A randomized clinical trial of the efficacy of scheduled dosing of acetaminophen
and hydrocodone for the management of postoperative pain in children after
tonsillectomy.
Author(s): Sutters KA, Miaskowski C, Holdridge-Zeuner D, Waite S, Paul SM, Savedra MC,
Lanier B, Mahoney K.
Affiliation(s): Children's Hospital Central California, Madera, CA 93636-8761, USA.
ksutters@childrenscentralcal.org
Publication date & source: 2010, Clin J Pain. , 26(2):95-103
OBJECTIVES: To determine the effectiveness of around-the-clock (ATC) analgesic
administration, with or without nurse coaching, compared with standard care with
as needed (PRN) dosing in children undergoing outpatient tonsillectomy.
METHODS: Children 6 to 15 years of age were randomized to receive acetaminophen
and hydrocodone (167 mg/2.5 mg/5 mL) for 3 days after surgery: Group A
(N=39)-every 4 hours PRN, with standard postoperative instructions; Group B
(N=34)-every 4 hours ATC, with standard postoperative instructions, without nurse
coaching; and Group C (N=40)-every 4 hours ATC, with standard postoperative
instructions, with coaching. Parents completed a medication log, and recorded the
presence and severity of opioid-related adverse effects and children's reports of
pain intensity using a 0 to 10 numeric rating scale.
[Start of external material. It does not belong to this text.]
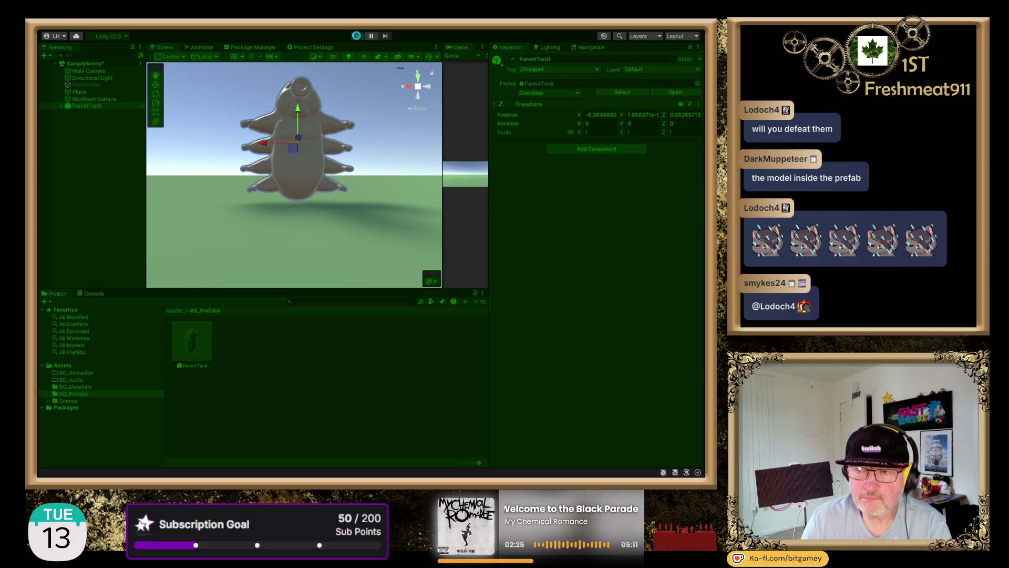
click(356, 36)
RESULTS: No differences were found in analgesic administration or pain intensity
scores between the 2 ATC groups. Therefore, they were combined for comparison
with the PRN group. Children in the ATC group received more analgesic than those
in the PRN group (P<0.0001). Children in the PRN group had higher pain intensity
scores compared to children in the ATC group, both at rest (P=0.017) and with
swallowing (P=0.017). Pain intensity scores for both groups were higher in the
morning compared with the evening (P<0.0001). With the exception of constipation,
scheduled analgesic dosing did not increase the frequency or severity of
opioid-related adverse effects.
DISCUSSION: Scheduled dosing of acetaminophen and hydrocodone is more effective
than PRN dosing in reducing pain intensity in children after tonsillectomy. Nurse
coaching does not impact parent's adherence to ATC dosing.